• [What is needed]
No pictures go into the copy. Write out exactly the lines below from the one containing "pinky tip: (772, 208)" through the one containing "ring pip: (235, 133)".

--*--

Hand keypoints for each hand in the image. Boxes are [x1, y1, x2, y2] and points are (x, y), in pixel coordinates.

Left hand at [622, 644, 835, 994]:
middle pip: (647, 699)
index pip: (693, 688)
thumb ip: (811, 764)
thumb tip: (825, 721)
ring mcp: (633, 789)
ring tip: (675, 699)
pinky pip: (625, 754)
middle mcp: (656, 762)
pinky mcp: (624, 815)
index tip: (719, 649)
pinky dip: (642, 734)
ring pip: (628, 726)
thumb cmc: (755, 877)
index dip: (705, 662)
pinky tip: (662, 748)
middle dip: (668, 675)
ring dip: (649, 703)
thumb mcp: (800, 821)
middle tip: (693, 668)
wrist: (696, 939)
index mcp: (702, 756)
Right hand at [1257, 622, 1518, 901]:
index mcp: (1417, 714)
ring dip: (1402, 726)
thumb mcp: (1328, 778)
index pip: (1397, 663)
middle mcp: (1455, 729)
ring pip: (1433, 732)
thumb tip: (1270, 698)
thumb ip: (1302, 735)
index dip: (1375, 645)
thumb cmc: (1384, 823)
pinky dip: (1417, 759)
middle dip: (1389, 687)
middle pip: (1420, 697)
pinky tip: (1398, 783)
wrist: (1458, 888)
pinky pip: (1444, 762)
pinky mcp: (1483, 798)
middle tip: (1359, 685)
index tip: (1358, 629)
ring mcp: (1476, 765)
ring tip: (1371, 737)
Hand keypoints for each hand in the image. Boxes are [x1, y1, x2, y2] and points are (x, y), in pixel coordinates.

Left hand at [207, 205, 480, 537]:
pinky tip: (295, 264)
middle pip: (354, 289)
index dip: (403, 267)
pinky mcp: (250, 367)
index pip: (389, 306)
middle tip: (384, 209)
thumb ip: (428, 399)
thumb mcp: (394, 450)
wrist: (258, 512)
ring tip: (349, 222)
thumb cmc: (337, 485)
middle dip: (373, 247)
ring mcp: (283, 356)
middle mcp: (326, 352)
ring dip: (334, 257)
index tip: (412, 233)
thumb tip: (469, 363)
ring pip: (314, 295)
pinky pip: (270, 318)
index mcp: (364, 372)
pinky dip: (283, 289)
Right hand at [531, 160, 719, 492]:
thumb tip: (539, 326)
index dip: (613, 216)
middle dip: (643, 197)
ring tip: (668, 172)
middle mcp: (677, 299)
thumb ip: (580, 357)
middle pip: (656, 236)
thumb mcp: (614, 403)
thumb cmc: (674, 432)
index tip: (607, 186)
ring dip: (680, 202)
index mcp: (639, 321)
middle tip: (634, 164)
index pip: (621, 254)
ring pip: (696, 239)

--*--

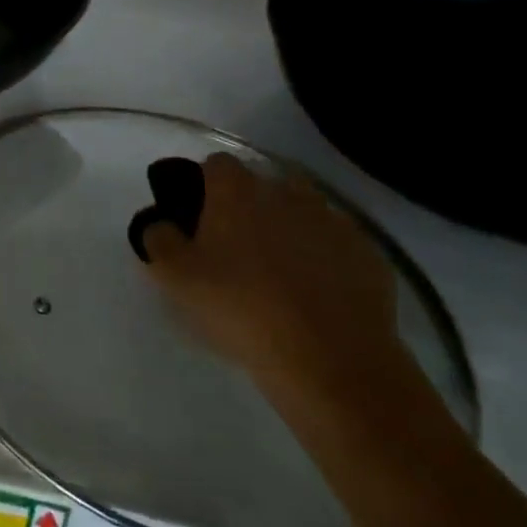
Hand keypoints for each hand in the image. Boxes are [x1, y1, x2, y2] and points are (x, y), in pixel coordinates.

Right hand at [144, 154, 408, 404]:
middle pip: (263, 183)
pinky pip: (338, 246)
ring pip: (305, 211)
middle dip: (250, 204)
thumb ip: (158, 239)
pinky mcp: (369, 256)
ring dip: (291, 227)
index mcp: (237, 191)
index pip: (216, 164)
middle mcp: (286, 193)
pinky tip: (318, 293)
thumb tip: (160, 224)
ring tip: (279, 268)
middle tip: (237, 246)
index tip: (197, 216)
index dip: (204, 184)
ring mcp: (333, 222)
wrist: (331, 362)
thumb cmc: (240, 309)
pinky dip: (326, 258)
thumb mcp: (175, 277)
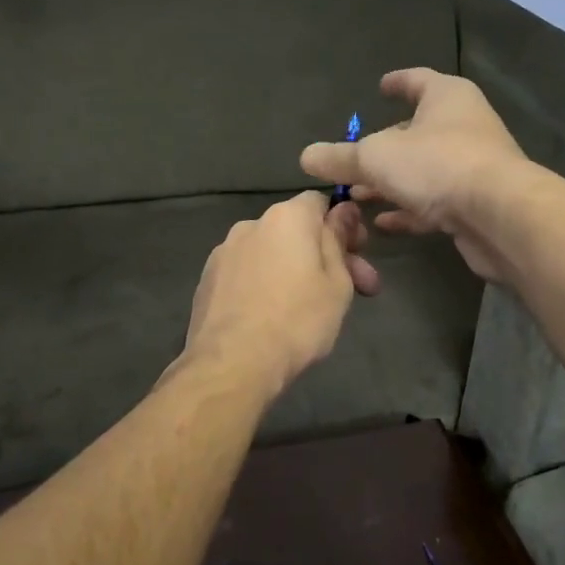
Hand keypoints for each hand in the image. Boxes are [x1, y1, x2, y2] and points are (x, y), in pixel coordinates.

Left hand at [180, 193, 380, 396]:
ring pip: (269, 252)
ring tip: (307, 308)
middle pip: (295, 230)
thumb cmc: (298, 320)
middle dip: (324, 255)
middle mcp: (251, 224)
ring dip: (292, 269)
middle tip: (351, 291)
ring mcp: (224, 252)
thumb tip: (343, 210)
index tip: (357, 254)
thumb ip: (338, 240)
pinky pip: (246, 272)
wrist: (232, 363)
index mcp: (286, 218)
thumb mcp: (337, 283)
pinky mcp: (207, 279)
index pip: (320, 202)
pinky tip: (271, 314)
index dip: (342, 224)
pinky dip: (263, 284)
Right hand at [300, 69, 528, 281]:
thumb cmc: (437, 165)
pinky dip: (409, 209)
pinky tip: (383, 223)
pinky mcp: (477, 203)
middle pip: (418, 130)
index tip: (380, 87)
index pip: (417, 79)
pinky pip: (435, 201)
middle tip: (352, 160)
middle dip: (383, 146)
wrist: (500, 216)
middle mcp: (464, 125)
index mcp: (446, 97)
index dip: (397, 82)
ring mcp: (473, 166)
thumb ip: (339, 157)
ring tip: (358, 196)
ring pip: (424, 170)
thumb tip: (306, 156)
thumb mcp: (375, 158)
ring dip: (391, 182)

--*--

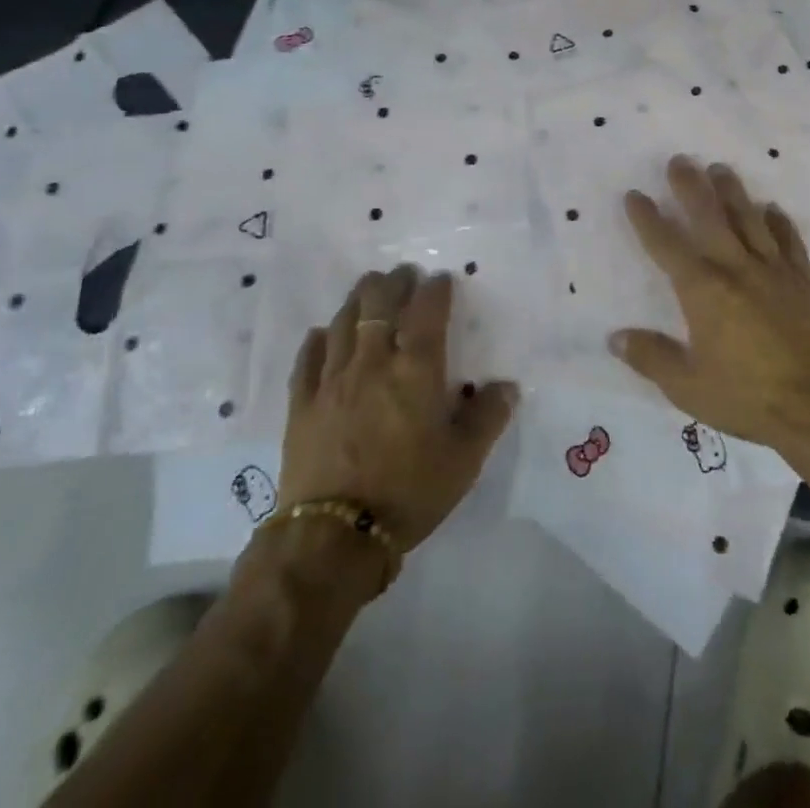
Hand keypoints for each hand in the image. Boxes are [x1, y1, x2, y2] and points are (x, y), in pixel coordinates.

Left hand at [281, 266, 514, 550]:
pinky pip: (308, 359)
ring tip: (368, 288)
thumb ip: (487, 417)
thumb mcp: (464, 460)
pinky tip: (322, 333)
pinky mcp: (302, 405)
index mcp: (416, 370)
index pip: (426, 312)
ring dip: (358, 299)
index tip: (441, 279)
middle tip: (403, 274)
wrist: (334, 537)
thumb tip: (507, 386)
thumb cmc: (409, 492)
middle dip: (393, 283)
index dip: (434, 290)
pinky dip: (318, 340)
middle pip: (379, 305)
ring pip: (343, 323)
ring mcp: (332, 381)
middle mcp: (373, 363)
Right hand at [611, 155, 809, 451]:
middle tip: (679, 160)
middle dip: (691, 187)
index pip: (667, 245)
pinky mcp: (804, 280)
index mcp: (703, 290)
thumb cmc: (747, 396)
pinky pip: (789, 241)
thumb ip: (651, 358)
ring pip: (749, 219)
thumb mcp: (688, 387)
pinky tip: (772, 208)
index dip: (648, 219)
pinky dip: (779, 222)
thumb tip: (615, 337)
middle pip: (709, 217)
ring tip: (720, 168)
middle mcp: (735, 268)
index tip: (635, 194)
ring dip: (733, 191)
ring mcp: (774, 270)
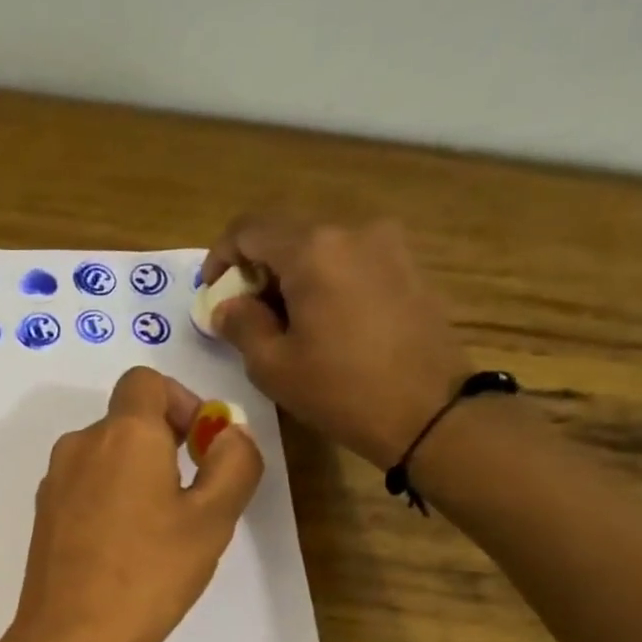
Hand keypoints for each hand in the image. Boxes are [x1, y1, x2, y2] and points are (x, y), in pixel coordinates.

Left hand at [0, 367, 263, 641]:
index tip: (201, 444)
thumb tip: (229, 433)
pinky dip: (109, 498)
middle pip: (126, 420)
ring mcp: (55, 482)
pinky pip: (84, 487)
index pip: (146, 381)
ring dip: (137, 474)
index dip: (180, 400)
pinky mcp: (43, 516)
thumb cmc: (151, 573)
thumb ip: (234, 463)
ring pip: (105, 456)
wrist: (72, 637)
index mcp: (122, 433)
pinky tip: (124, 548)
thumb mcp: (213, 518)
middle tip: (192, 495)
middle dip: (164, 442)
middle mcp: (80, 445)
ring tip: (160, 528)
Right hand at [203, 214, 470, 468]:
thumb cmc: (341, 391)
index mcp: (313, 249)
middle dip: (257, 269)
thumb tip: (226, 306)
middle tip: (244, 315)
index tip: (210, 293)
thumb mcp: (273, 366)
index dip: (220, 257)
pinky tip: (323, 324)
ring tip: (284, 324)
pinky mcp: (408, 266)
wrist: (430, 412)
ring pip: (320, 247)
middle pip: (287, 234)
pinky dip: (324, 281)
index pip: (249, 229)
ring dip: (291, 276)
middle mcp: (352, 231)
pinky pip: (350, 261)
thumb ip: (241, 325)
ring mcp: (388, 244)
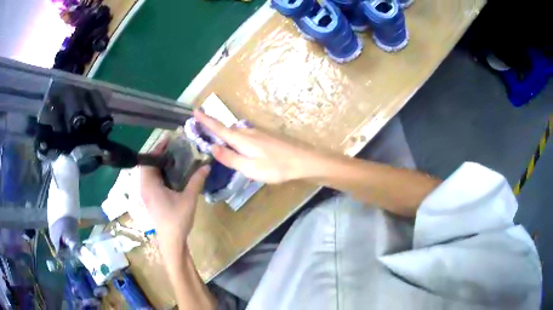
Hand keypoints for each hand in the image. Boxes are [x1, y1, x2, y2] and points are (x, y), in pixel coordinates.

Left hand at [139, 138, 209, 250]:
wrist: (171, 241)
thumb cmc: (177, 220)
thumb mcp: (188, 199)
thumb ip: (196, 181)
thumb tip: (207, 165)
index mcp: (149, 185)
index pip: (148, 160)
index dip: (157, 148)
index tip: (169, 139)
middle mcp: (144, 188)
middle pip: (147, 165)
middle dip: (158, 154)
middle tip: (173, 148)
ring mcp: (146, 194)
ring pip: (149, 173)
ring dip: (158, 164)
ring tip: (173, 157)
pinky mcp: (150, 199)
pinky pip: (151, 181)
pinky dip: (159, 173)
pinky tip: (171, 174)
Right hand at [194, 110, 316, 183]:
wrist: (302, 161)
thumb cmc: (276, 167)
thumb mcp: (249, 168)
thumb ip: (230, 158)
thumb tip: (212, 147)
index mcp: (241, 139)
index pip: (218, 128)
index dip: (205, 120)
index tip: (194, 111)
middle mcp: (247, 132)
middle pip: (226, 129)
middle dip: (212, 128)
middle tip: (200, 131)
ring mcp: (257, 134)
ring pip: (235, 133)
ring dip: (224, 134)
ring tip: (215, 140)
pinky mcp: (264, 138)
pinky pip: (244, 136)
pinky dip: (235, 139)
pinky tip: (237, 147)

--*--

• [Exercise result]
pinky tip: (772, 208)
index dip: (648, 219)
pinky dip: (779, 222)
thumb tip: (615, 337)
middle pip: (709, 217)
ring tip: (720, 168)
middle mcp: (735, 268)
index tip: (635, 194)
ring dip: (733, 191)
ring mcp: (774, 270)
Hand keypoints for each hand in the image. Boxes are [x1, y1, x2, y2] and points are (x, y), in pixel coordinates.

Left hand at [0, 367, 263, 641]:
index tip: (201, 444)
thumb tip: (229, 433)
pinky dip: (109, 498)
middle pip: (126, 420)
ring mcp: (55, 482)
pinky pip: (84, 487)
index pip: (146, 381)
ring dip: (137, 474)
index dip: (180, 400)
pinky mcp: (43, 516)
thumb cmc: (151, 573)
thumb ip: (234, 463)
ring pip: (105, 456)
wrist: (72, 637)
index mcp: (122, 433)
pinky tip: (124, 548)
thumb mcp: (213, 518)
middle tip: (192, 495)
middle dip: (164, 442)
middle mcp: (80, 445)
ring tip: (160, 528)
Right hand at [203, 214, 470, 468]:
thumb cmc: (341, 391)
index mcp: (313, 249)
middle dip: (257, 269)
thumb tip: (226, 306)
middle tip: (244, 315)
index tip: (210, 293)
thumb mcp: (273, 366)
index dip: (220, 257)
pinky tip: (323, 324)
ring tip: (284, 324)
pinky mcp: (408, 266)
wrist: (430, 412)
ring pip: (320, 247)
middle pip: (287, 234)
pinky dip: (324, 281)
index pip: (249, 229)
ring dip: (291, 276)
middle mcp: (352, 231)
pinky pip: (350, 261)
thumb ip: (241, 325)
ring mcp: (388, 244)
Hand keypoints for each hand in the image. Boxes are [x1, y1, x2, y2] and points are (x, y), in pixel coordinates.

Left hand at [139, 138, 209, 250]:
wrist: (171, 241)
thumb cmc: (177, 220)
thumb mcp: (188, 199)
thumb ip: (196, 181)
thumb tip: (207, 165)
index mcp: (149, 185)
index pip: (148, 160)
index dip: (157, 148)
index tip: (169, 139)
middle mcp: (144, 188)
middle pip: (147, 165)
middle dip: (158, 154)
middle tip: (173, 148)
ring mcp: (146, 194)
ring pip: (149, 173)
ring dip: (158, 164)
ring tip: (173, 157)
pinky mcp: (150, 199)
pinky pip: (151, 181)
pinky dip: (159, 173)
pinky tip: (171, 174)
Right hand at [194, 110, 316, 183]:
wrist: (302, 161)
thumb cmc: (276, 167)
thumb mcp: (249, 168)
thumb ip: (230, 158)
thumb tip: (212, 147)
index mcp: (241, 139)
index pip: (218, 128)
index dip: (205, 120)
index tip: (194, 111)
middle mcp: (247, 132)
middle pip: (226, 129)
middle dip: (212, 128)
middle tip: (200, 131)
ring mcp: (257, 134)
ring pip: (235, 133)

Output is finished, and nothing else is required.